In the beginning, I resented technical translation to an extreme degree. How could I waste my potential translating manuals and localizing websites? I was destined for greatness. I was supposed to become an accomplished literary translator, only this kind of translation matters and is deservedly celebrated. This perception was my reality for a few more months. The time went by and I got some steady clients while working as an in-house translator in a small agency. I grew comfortable with a bunch of different CAT tools. All my emails to publishing houses remained unanswered, but I worked too much to care anymore.

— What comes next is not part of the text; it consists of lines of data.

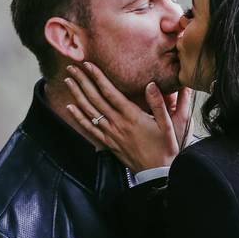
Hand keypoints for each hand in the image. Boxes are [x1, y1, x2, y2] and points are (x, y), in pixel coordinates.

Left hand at [63, 62, 192, 172]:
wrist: (158, 173)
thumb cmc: (166, 147)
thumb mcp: (170, 123)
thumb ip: (159, 103)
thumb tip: (151, 84)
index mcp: (132, 116)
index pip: (110, 92)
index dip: (98, 77)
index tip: (88, 64)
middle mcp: (118, 123)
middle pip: (95, 98)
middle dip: (83, 81)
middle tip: (71, 67)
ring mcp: (111, 134)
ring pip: (89, 111)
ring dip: (77, 95)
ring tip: (68, 81)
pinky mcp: (108, 144)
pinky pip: (90, 129)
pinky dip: (79, 118)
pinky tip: (70, 108)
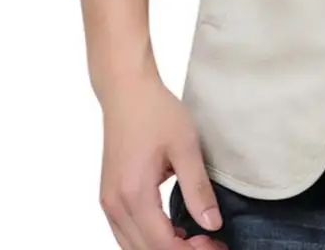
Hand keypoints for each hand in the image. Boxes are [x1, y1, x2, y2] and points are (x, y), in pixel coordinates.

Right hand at [99, 74, 226, 249]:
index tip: (216, 244)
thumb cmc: (155, 112)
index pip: (161, 245)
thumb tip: (212, 224)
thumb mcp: (185, 147)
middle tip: (211, 242)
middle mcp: (115, 205)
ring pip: (132, 246)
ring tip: (196, 237)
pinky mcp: (109, 195)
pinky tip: (173, 229)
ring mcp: (108, 201)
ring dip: (163, 247)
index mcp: (134, 195)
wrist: (126, 91)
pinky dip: (149, 239)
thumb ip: (197, 189)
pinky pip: (126, 232)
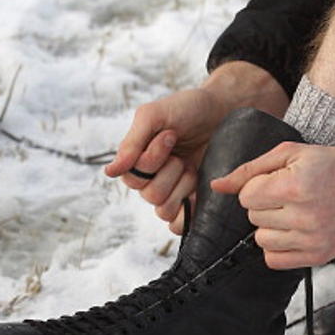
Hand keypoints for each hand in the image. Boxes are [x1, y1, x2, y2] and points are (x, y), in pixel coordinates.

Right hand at [104, 62, 287, 233]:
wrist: (224, 110)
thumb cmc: (188, 109)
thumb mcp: (155, 115)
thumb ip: (132, 143)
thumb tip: (109, 172)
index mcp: (139, 161)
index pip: (132, 178)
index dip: (152, 160)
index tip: (170, 136)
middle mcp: (153, 180)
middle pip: (149, 196)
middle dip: (170, 171)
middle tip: (182, 154)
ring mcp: (173, 193)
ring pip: (164, 211)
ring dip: (182, 186)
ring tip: (192, 167)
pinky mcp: (193, 202)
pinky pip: (180, 225)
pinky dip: (189, 213)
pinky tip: (198, 191)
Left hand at [211, 137, 334, 268]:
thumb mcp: (294, 153)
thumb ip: (251, 169)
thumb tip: (217, 186)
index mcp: (295, 186)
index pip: (247, 196)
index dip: (259, 186)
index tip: (278, 181)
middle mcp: (303, 216)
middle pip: (253, 218)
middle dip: (265, 205)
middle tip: (291, 195)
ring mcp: (312, 240)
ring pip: (261, 240)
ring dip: (271, 226)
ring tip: (294, 213)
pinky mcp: (318, 256)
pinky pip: (275, 261)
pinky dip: (278, 247)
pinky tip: (294, 231)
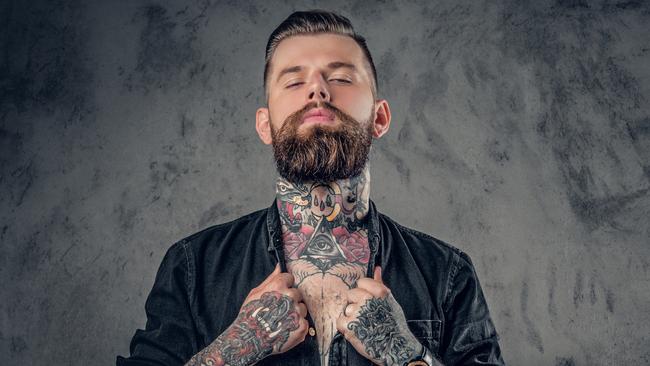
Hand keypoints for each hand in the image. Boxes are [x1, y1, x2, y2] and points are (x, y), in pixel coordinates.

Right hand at [186, 264, 307, 365]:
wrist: (249, 340)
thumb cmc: (250, 315)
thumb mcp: (255, 293)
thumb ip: (270, 279)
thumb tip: (279, 266)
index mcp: (279, 286)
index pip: (290, 278)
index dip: (284, 286)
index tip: (278, 295)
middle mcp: (290, 296)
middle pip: (297, 293)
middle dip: (289, 300)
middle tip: (277, 310)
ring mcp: (296, 312)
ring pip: (302, 307)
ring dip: (294, 312)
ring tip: (280, 321)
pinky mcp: (301, 326)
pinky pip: (304, 322)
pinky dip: (296, 326)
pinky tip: (285, 328)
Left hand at [336, 266, 422, 365]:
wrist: (396, 348)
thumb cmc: (394, 325)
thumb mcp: (391, 302)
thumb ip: (380, 285)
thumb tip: (377, 269)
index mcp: (379, 292)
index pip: (361, 282)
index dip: (363, 292)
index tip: (367, 301)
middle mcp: (368, 300)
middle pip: (351, 294)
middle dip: (356, 304)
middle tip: (366, 316)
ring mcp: (358, 312)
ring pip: (346, 309)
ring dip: (352, 317)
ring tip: (364, 326)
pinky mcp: (350, 326)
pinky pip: (340, 321)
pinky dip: (346, 328)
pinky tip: (357, 331)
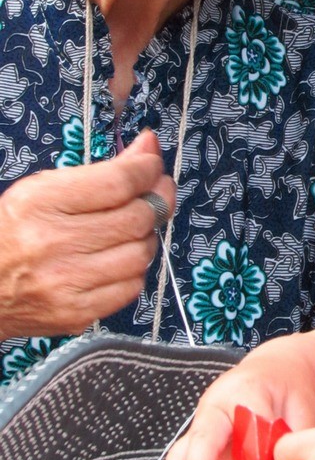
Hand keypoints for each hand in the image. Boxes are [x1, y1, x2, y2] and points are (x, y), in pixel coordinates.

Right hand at [0, 130, 173, 338]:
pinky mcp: (77, 313)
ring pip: (141, 253)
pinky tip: (116, 260)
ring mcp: (66, 282)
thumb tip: (148, 146)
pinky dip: (133, 270)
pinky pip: (131, 287)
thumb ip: (104, 170)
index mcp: (40, 203)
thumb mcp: (45, 189)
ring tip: (130, 230)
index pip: (117, 182)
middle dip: (155, 202)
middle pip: (137, 218)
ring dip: (145, 237)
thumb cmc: (12, 234)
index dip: (146, 170)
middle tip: (154, 195)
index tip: (152, 166)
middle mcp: (52, 243)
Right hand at [155, 336, 314, 459]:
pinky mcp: (208, 444)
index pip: (220, 433)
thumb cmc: (289, 385)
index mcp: (239, 394)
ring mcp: (208, 427)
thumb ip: (286, 441)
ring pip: (184, 456)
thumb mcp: (299, 407)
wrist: (278, 370)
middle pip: (194, 445)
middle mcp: (215, 410)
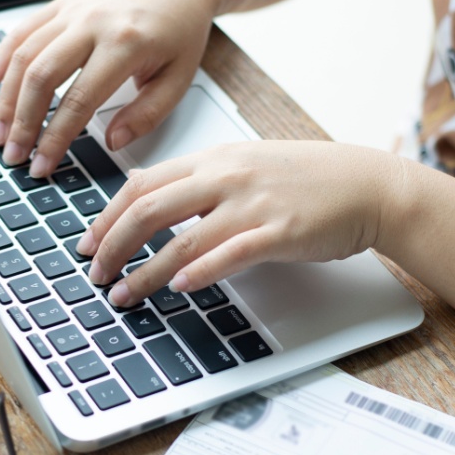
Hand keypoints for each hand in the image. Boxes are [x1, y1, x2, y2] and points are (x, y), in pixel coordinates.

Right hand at [0, 0, 221, 177]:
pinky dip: (1, 57)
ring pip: (25, 54)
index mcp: (125, 44)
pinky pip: (22, 30)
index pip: (79, 101)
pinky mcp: (62, 3)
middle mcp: (94, 22)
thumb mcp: (178, 78)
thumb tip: (111, 142)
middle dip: (23, 122)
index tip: (43, 164)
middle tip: (13, 155)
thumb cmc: (180, 30)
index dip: (56, 138)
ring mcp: (73, 10)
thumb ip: (147, 115)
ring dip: (7, 98)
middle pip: (42, 76)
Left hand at [75, 141, 404, 306]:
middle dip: (112, 245)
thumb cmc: (309, 181)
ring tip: (124, 295)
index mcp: (214, 159)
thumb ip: (200, 183)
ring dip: (144, 271)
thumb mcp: (246, 166)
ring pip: (181, 237)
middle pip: (149, 208)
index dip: (105, 216)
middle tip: (94, 273)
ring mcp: (253, 203)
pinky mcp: (280, 231)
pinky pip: (230, 253)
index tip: (86, 242)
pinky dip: (199, 272)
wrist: (368, 185)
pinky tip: (179, 288)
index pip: (141, 183)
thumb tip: (151, 199)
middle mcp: (227, 176)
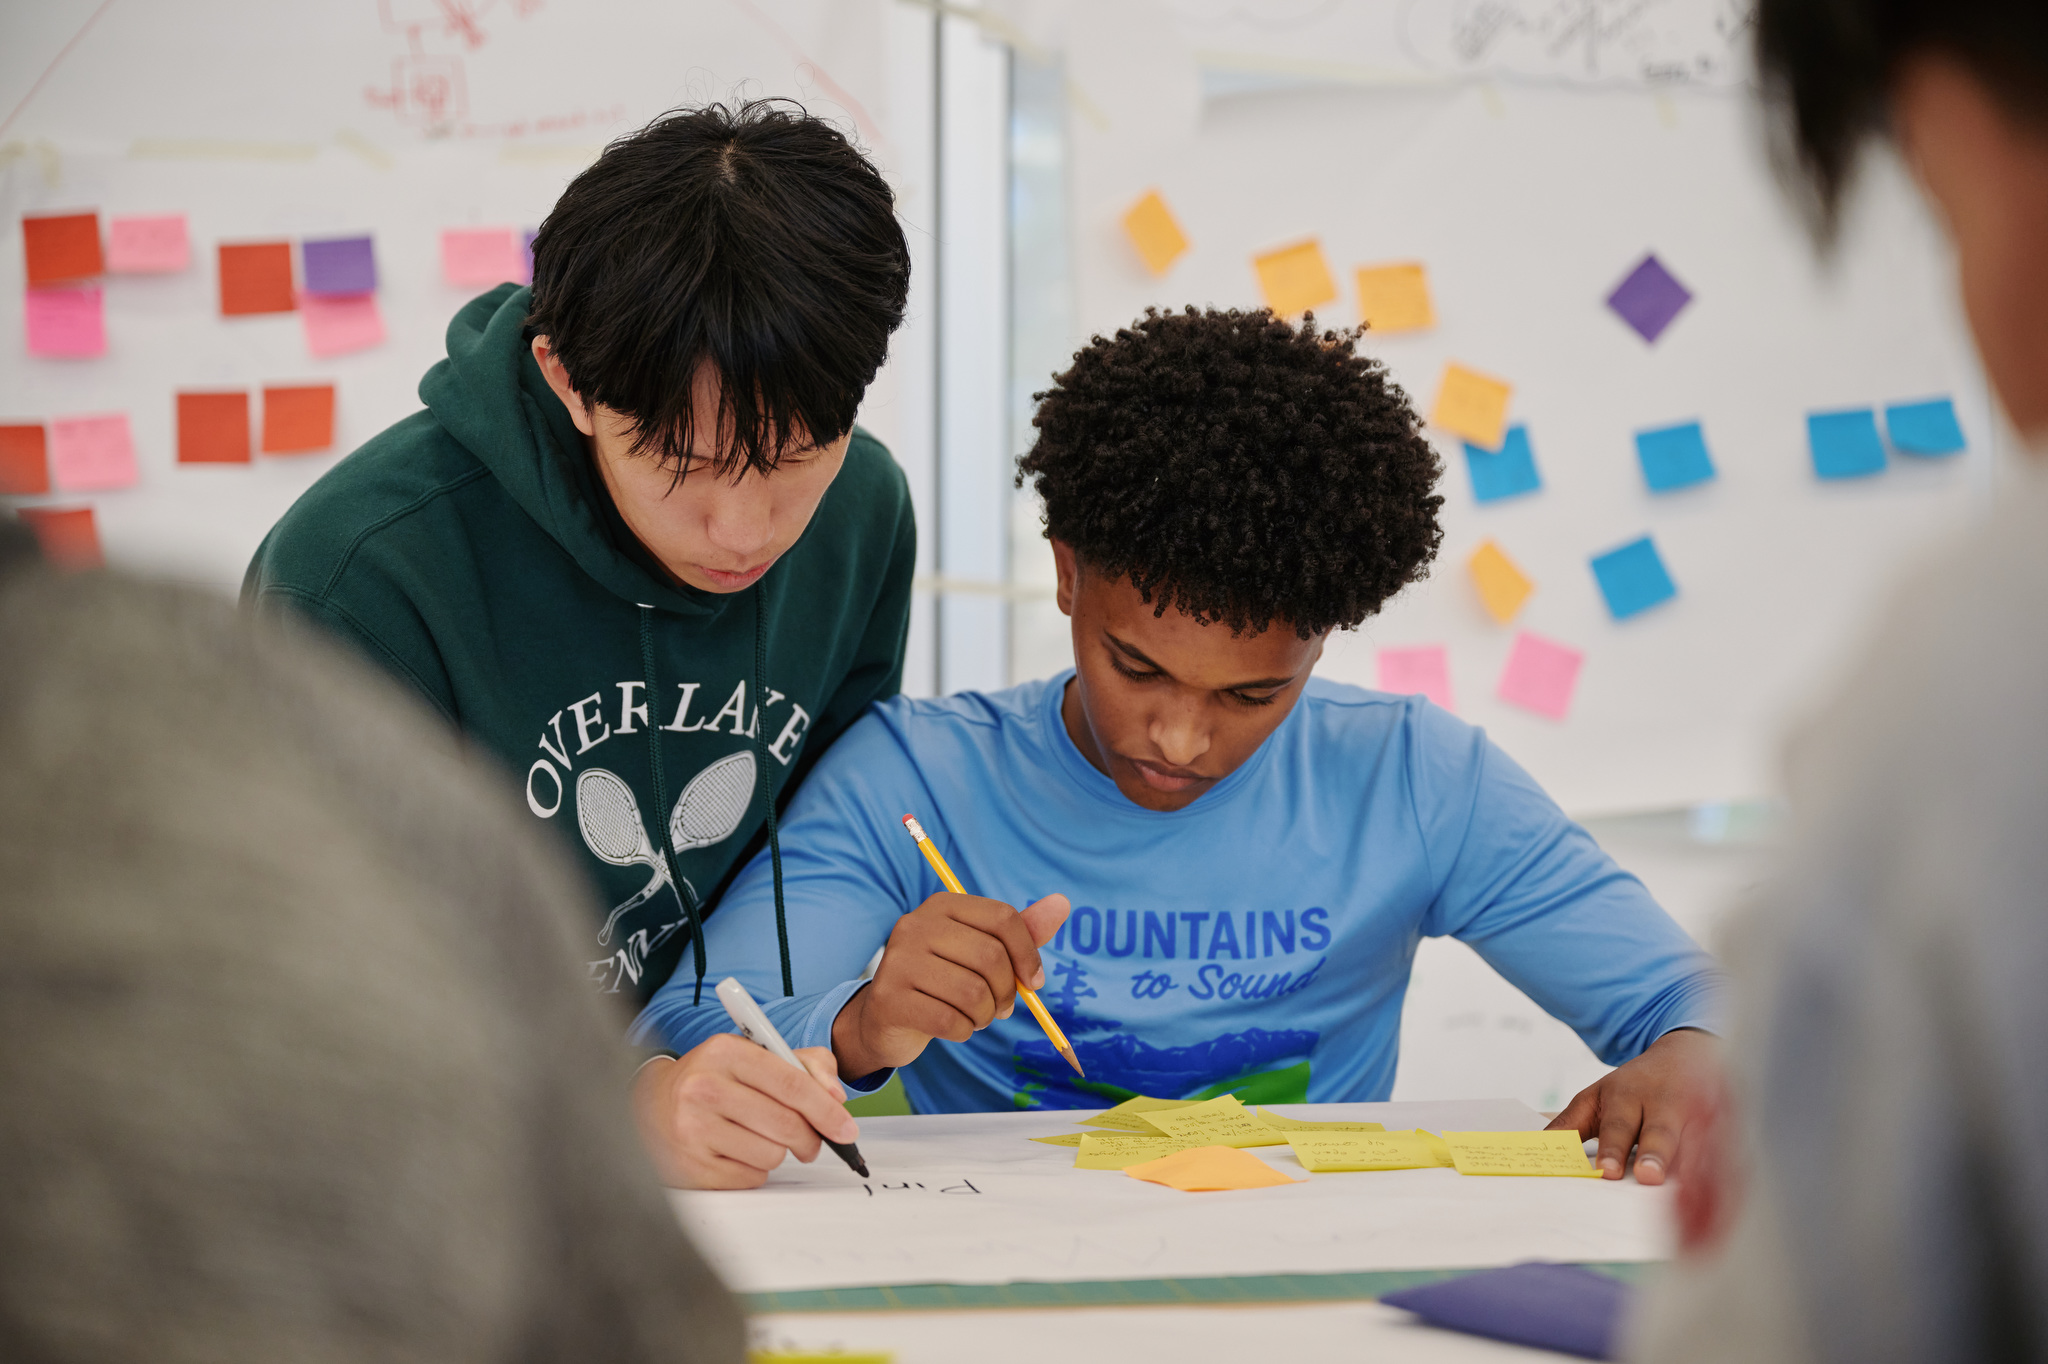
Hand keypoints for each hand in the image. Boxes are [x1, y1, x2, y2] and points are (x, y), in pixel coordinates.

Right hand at [632, 1034, 856, 1189]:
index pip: (791, 1083)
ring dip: (778, 1152)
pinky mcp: (689, 1167)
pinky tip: (737, 1152)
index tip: (847, 1130)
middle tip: (811, 1142)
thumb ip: (806, 1065)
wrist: (650, 1105)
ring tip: (759, 1138)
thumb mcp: (756, 1055)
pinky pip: (750, 1178)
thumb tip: (836, 1098)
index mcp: (725, 1052)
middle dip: (810, 1138)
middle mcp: (704, 1088)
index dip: (826, 1110)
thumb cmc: (716, 1078)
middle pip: (786, 1124)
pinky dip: (755, 1170)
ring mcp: (692, 1129)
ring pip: (771, 1155)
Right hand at [832, 891, 1070, 1077]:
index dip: (1027, 954)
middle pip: (990, 957)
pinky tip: (955, 1027)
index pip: (1002, 918)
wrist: (887, 1017)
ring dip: (985, 1015)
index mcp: (942, 905)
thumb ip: (1019, 932)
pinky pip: (951, 1022)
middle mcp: (915, 925)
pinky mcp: (889, 999)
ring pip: (973, 993)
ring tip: (975, 1016)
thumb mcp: (980, 951)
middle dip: (1007, 991)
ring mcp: (897, 961)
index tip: (1034, 982)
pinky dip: (964, 1031)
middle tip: (1001, 1007)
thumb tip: (1062, 903)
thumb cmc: (944, 979)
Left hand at [1546, 1027, 1719, 1183]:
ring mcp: (1698, 1112)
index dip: (1613, 1149)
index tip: (1608, 1172)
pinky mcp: (1725, 1123)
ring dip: (1695, 1167)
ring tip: (1690, 1191)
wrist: (1687, 1054)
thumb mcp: (1597, 1097)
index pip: (1617, 1125)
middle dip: (1655, 1154)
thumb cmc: (1635, 1087)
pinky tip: (1723, 1190)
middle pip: (1660, 1132)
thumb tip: (1536, 1147)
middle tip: (1649, 1176)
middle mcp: (1663, 1103)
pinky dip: (1724, 1171)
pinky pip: (1726, 1150)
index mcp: (1625, 1096)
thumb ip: (1569, 1123)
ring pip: (1698, 1143)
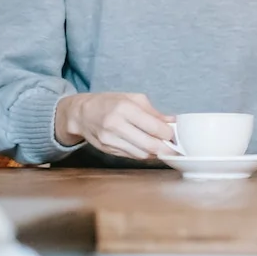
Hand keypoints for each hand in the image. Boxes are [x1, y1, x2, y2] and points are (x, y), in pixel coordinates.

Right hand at [55, 92, 175, 159]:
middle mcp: (116, 125)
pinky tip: (148, 149)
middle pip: (149, 145)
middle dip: (166, 149)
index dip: (168, 134)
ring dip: (155, 153)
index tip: (174, 135)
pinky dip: (143, 154)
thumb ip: (153, 111)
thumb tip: (172, 121)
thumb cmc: (109, 103)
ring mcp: (110, 140)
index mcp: (124, 108)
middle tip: (174, 148)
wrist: (82, 114)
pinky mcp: (107, 150)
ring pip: (141, 154)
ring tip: (162, 147)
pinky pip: (132, 156)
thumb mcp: (132, 98)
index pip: (153, 127)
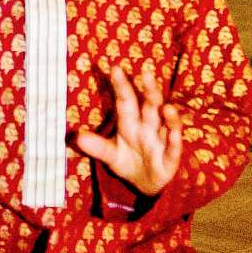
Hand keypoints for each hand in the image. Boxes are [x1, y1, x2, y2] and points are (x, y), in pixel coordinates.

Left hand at [72, 63, 183, 196]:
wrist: (145, 184)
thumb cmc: (128, 161)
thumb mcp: (111, 154)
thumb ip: (97, 146)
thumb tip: (77, 138)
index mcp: (130, 122)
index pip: (126, 100)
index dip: (121, 86)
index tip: (115, 68)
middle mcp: (148, 126)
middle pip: (150, 106)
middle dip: (150, 91)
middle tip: (146, 73)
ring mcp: (160, 140)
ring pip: (166, 123)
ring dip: (169, 116)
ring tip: (167, 106)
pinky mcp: (170, 158)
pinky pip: (173, 147)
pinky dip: (174, 139)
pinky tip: (173, 133)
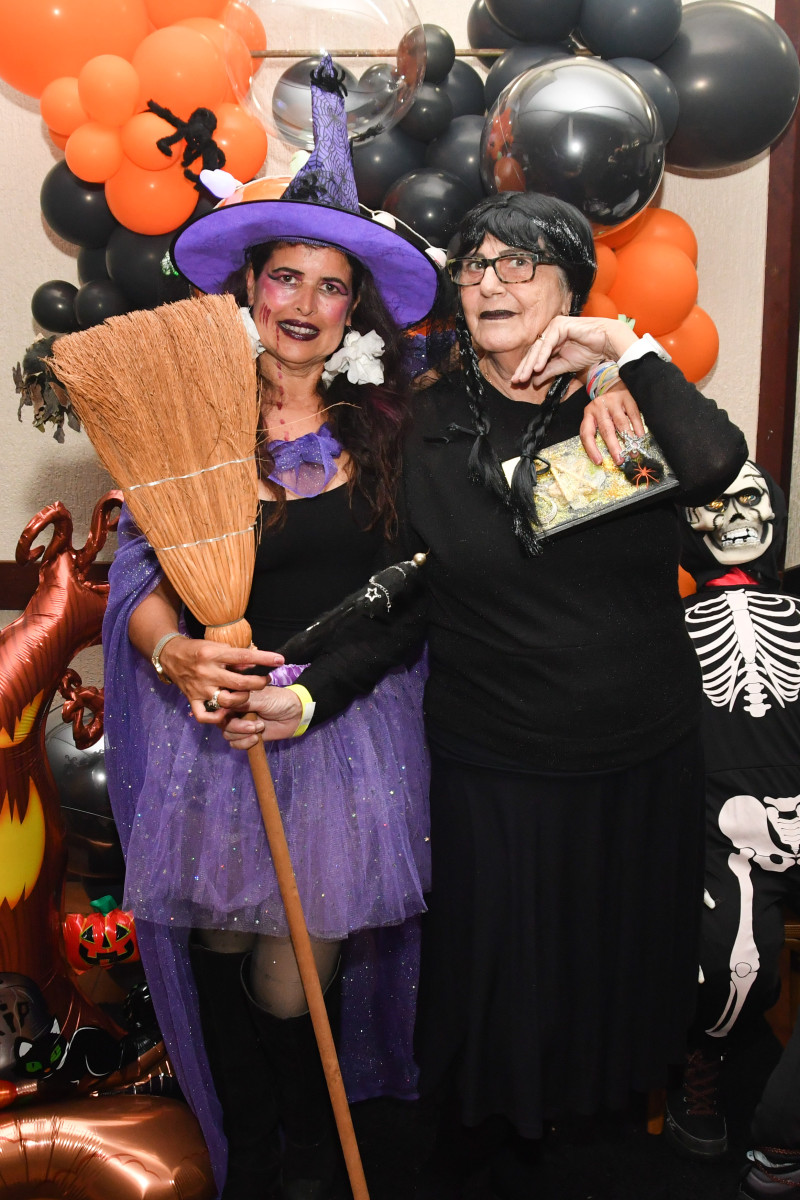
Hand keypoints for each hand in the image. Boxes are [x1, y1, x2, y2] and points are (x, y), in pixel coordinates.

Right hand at [157, 636, 284, 725]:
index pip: (244, 656)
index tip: (279, 660)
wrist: (169, 655)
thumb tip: (254, 663)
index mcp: (214, 654)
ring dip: (242, 700)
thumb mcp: (217, 645)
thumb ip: (235, 656)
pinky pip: (204, 715)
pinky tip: (226, 714)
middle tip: (265, 681)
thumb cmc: (198, 649)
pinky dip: (216, 718)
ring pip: (226, 701)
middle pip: (239, 683)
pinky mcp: (191, 699)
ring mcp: (199, 688)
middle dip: (258, 683)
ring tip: (248, 696)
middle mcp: (207, 672)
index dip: (264, 659)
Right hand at [221, 686, 303, 747]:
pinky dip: (244, 743)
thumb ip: (243, 702)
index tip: (231, 714)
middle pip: (222, 722)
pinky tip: (257, 738)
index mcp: (236, 697)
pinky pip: (234, 744)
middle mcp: (234, 710)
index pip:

Later on, I started tentatively dipping my feet in different types of texts –clinical trials, medical reports, license agreements, ad campaigns- and the more I was expanding my portfolio and my horizons, the more that perception of mine became obsolete. Like a dinosaur.
So, dear colleagues, let’s celebrate our accomplishments and our failures. How we are quick on our feet and never give up, never surrender. How we are lifelong learners and embrace change. How we turn negative feedback into motivation. How our dreams were not abandoned but morphed into something new and exciting. How all translators and interpreters matter, regardless of language pair and field of expertise. How all good translations should be appreciated and appraised. We are the cultural mediators, the skillful messengers, the linguistic interactors. Wherever you are today, in a booth, in a cubicle, at your home office, on a beautiful veranda, on a train, on a plane or on a fancy vacation you paid with your hard-earned money, cheers to you and all you do. Go out and slay.
PS: If you are an aspiring translator and you came here for the quick tips:
- It’s a fun job, but don’t do it just for fun.
- Some people want to help, some others are just self-aggrandizing narcissists.
- Networking is overrated, drinks with fellow translators are not.
About the author:
Eleni Tsikogiannopoulou studied Translation at the Department of Foreign Languages, Translation and Interpreting of the Ionian University. She graduated in 2006 and has been working ever since as a professional translator and transcreator for translation and ad agencies from all over the world. When asked how she can call herself a translator if her only working languages are English and French, she says “I’m obligated by law.” She believes that it’s perfectly OK to be mediocre at times, what’s not OK is not recognizing mediocrity for what it is.